» **Work item**
An exact copy of every record is needed, with all pictures omitted.

── Material for the task ──

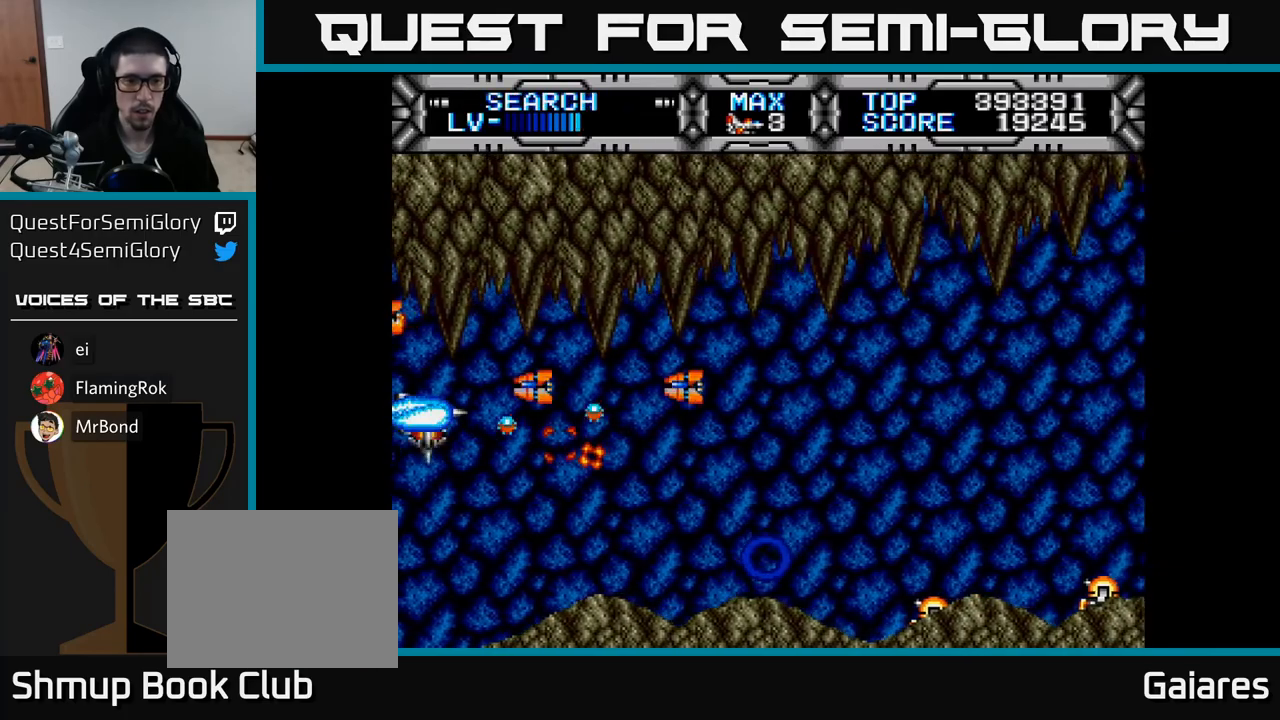
{"buttons": ["DPAD_RIGHT"], "right_stick": "center", "events": [[17, "DPAD_LEFT", "down"], [50, "DPAD_DOWN", "down"], [117, "DPAD_LEFT", "up"], [200, "DPAD_DOWN", "up"], [367, "DPAD_RIGHT", "down"]]}
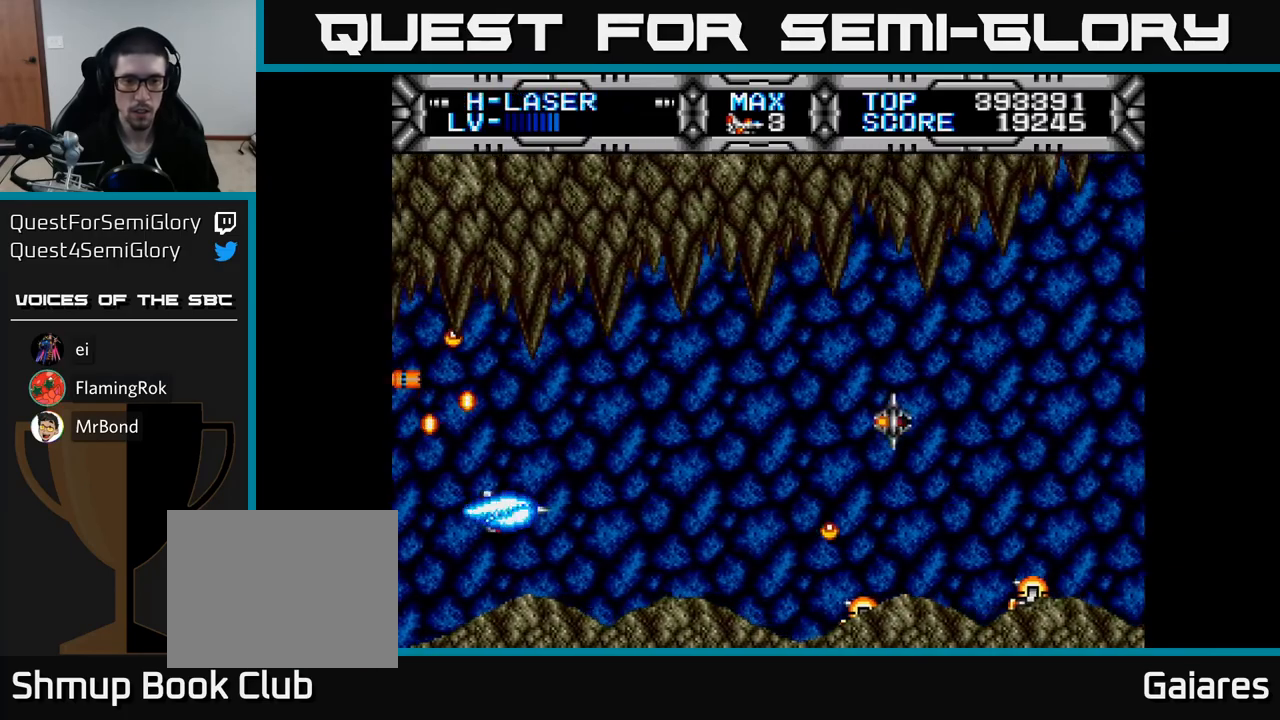
{"buttons": ["X", "DPAD_RIGHT"], "right_stick": "center", "events": [[83, "DPAD_RIGHT", "up"], [100, "X", "down"], [383, "DPAD_RIGHT", "down"]]}
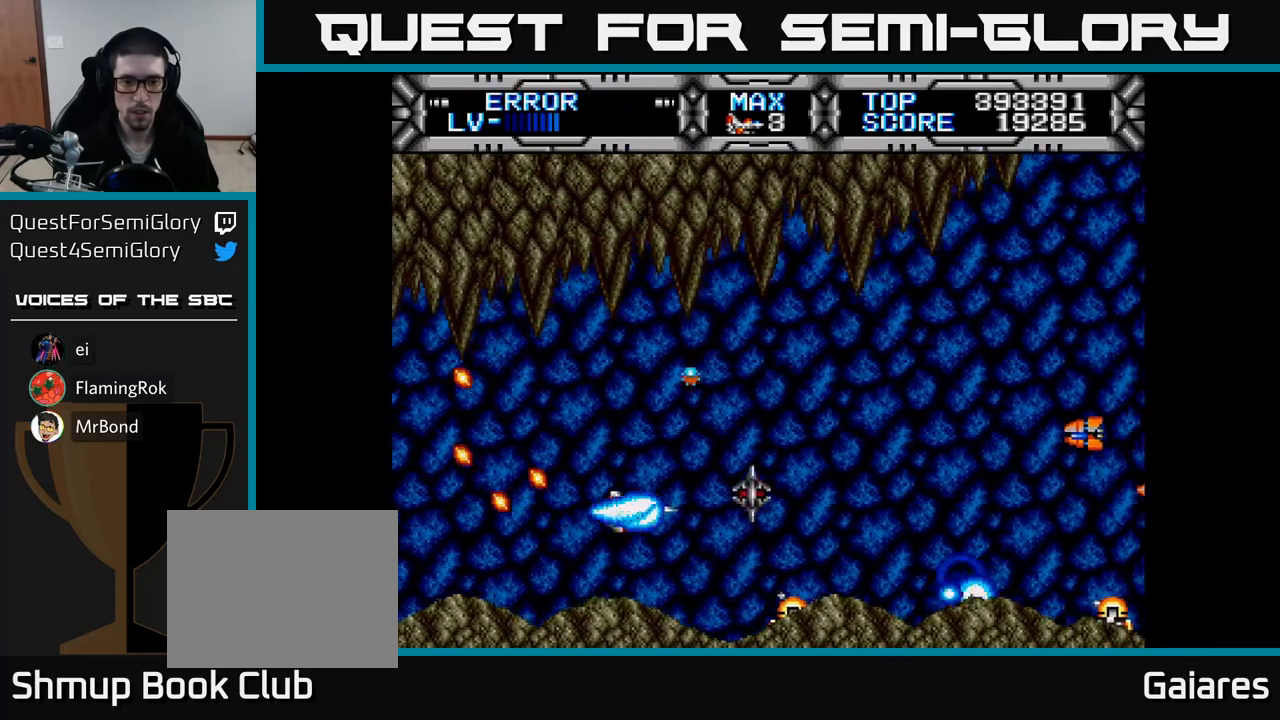
{"buttons": ["X"], "right_stick": "center", "events": [[17, "DPAD_RIGHT", "up"], [117, "DPAD_RIGHT", "down"], [250, "DPAD_RIGHT", "up"], [250, "DPAD_UP", "down"], [367, "DPAD_LEFT", "down"], [367, "DPAD_UP", "up"], [467, "DPAD_LEFT", "up"]]}
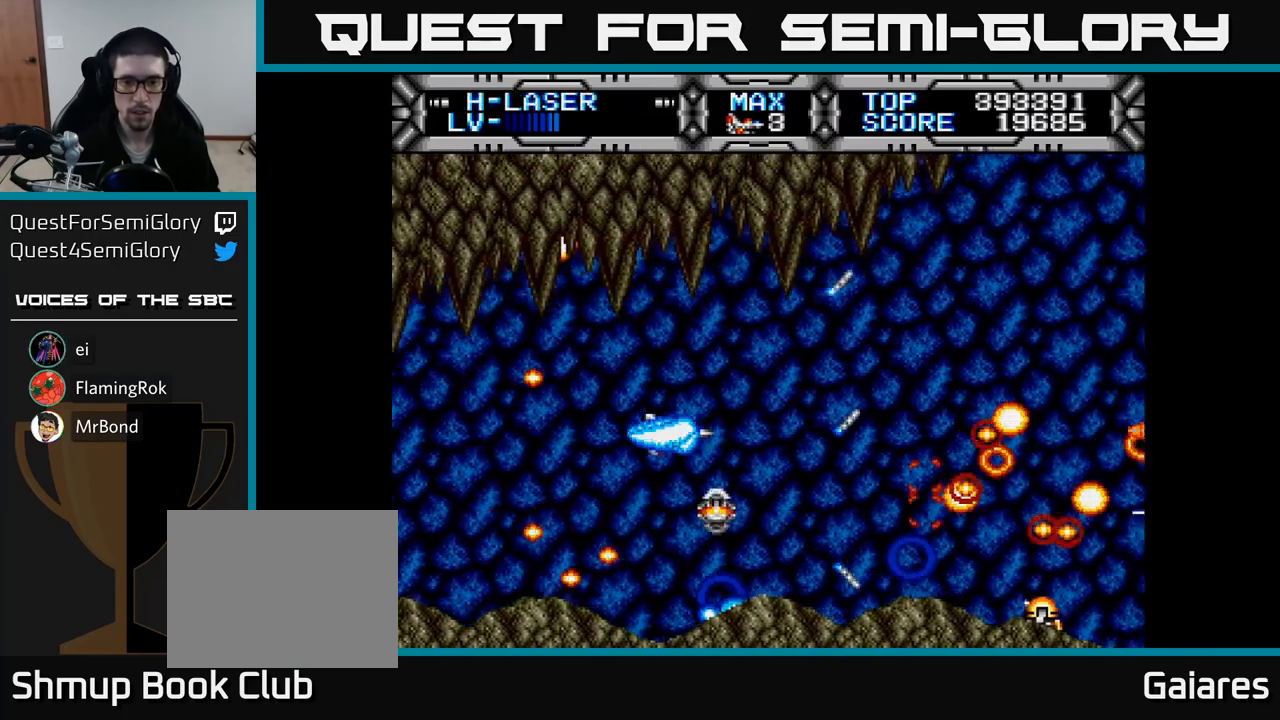
{"buttons": ["X", "DPAD_LEFT"], "right_stick": "center", "events": [[200, "DPAD_LEFT", "down"], [233, "DPAD_DOWN", "down"], [283, "DPAD_LEFT", "up"], [367, "DPAD_DOWN", "up"], [383, "DPAD_LEFT", "down"]]}
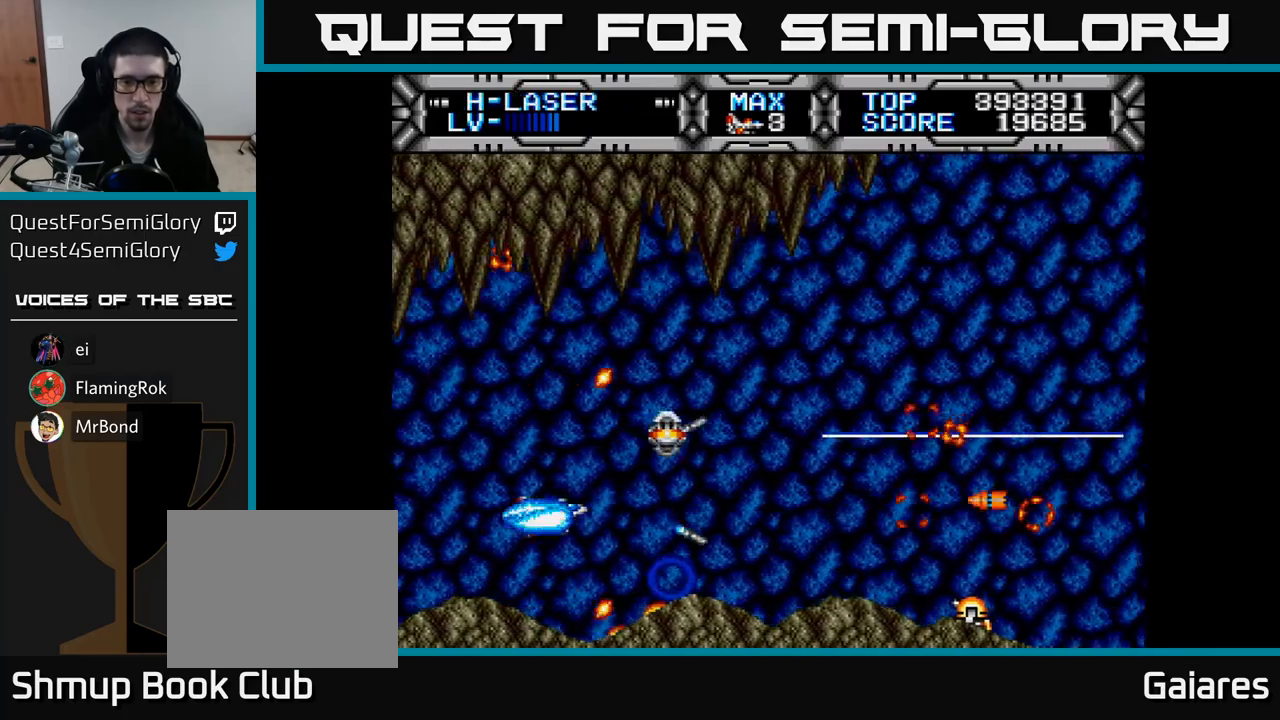
{"buttons": [], "right_stick": "center", "events": [[17, "DPAD_LEFT", "up"], [150, "X", "up"], [417, "DPAD_DOWN", "down"], [500, "DPAD_DOWN", "up"]]}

───

» **Result of this task**
{"buttons": ["DPAD_RIGHT"], "right_stick": "center", "events": [[17, "DPAD_LEFT", "down"], [50, "DPAD_DOWN", "down"], [117, "DPAD_LEFT", "up"], [200, "DPAD_DOWN", "up"], [367, "DPAD_RIGHT", "down"]]}
{"buttons": ["X", "DPAD_RIGHT"], "right_stick": "center", "events": [[83, "DPAD_RIGHT", "up"], [100, "X", "down"], [383, "DPAD_RIGHT", "down"]]}
{"buttons": ["X"], "right_stick": "center", "events": [[17, "DPAD_RIGHT", "up"], [117, "DPAD_RIGHT", "down"], [250, "DPAD_RIGHT", "up"], [250, "DPAD_UP", "down"], [367, "DPAD_LEFT", "down"], [367, "DPAD_UP", "up"], [467, "DPAD_LEFT", "up"]]}
{"buttons": ["X", "DPAD_LEFT"], "right_stick": "center", "events": [[200, "DPAD_LEFT", "down"], [233, "DPAD_DOWN", "down"], [283, "DPAD_LEFT", "up"], [367, "DPAD_DOWN", "up"], [383, "DPAD_LEFT", "down"]]}
{"buttons": [], "right_stick": "center", "events": [[17, "DPAD_LEFT", "up"], [150, "X", "up"], [417, "DPAD_DOWN", "down"], [500, "DPAD_DOWN", "up"]]}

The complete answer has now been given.